AT&T to complete 850MHz 3G Rollout in San Francisco This Year
02/03/2009
In an interview conducted by Engadget at MWC, Ralf de la Vega defended his company's 3G network in comparison to rivals and described how the company worked with handset makers to improve reliability. He specifically cited Apple, noting, "we communicate with Apple and say, you know, if we tweak this it would work better, so they've been very good about working with us and making sure that as we look at things to do the drop calls there, they're going to implement it."
On its end, AT&T has now rolled out 3G service to more than 350 cities. The company is also in the middle of completing a frequency band transition from 1900MHz to 850MHz in several markets. By the end of 2009, de la Vega said, "we'll finish [the 850MHz transition in] San Francisco, we'll finish parts of New York, and then that'll bring the best technology 3G on the best backbone to significantly improve the quality and the coverage for 3G on our network." AT&T uses both 850MHz and 1900MHz bands for 3G UMTS in the US.
Last June, Kris Rinne, AT&T's Senior Vice President of Architecture and Planning, was cited in an industry press release as saying, "AT&T has delivered HSPA service at 850MHz wherever possible, with more on the way this year as we redeploy additional 850 spectrum previously used for our TDMA network," indicating a continuation of the company's often repeated strategy of deploying additional 850MHz coverage to strengthen its 3G service in the US.
"We're also looking to improve the speeds of our 3G network," de la Vega said in the interview. "As I mentioned before, we have the infrastructure capability to go to 7.2Mbps, and we'll have the capability to go 14.4 and 21 in the next couple of years, so I think there's coverage we're going to improve, there's quality we're going to improve, and there's speed that's also going to get improved."
Just as AT&T's 2G GSM network was enhanced with the EDGE upgrade, its parallel 3G UMTS service is being upgraded using HSPA. The current upgrade phase, as defined by the 3GPP is Release 5, which is targeted to reach peak data rates of 14.4 Mbps.
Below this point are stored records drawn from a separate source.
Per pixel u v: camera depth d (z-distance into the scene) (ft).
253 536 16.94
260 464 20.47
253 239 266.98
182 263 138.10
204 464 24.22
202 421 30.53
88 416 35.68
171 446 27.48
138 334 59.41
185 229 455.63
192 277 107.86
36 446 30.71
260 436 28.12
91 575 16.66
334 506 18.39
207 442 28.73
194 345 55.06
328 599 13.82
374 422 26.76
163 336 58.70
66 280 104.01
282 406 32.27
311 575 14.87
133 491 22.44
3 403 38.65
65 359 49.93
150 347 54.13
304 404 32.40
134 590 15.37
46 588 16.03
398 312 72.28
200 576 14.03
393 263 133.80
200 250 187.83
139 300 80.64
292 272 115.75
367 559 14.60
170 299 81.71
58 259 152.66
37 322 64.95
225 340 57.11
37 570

When asked if he was worried by Verizon's need to be "the first to upgrade to LTE before AT&T just because their technology path is at a dead end right now," de la Vega answered, "I think we're much better off to say that they [Verizon] don't have a way to improve the majority of their footprint for the next year, because they're going to have to build a whole new network nationwide. We don't have to build the new network."
"We've already got HSPA [networks built out] and when we go to Release 7," de la Vega said, "we can go all the way up to 20 megabits per second, so I think for the next couple of years, AT&T will have the best and the fastest 3G network in the country while Verizon and others are continuing to look for what to do with LTE or WiMAX or whatever they decide to do."
"We think that LTE, for us, will be in the 2010, 2011 time frame. We are, right now, capable of taking our network and improving the speed of it up to 20 megabits per second. So we think that carries us through the next year, year and a half, then I think you begin to look at LTE as the next step."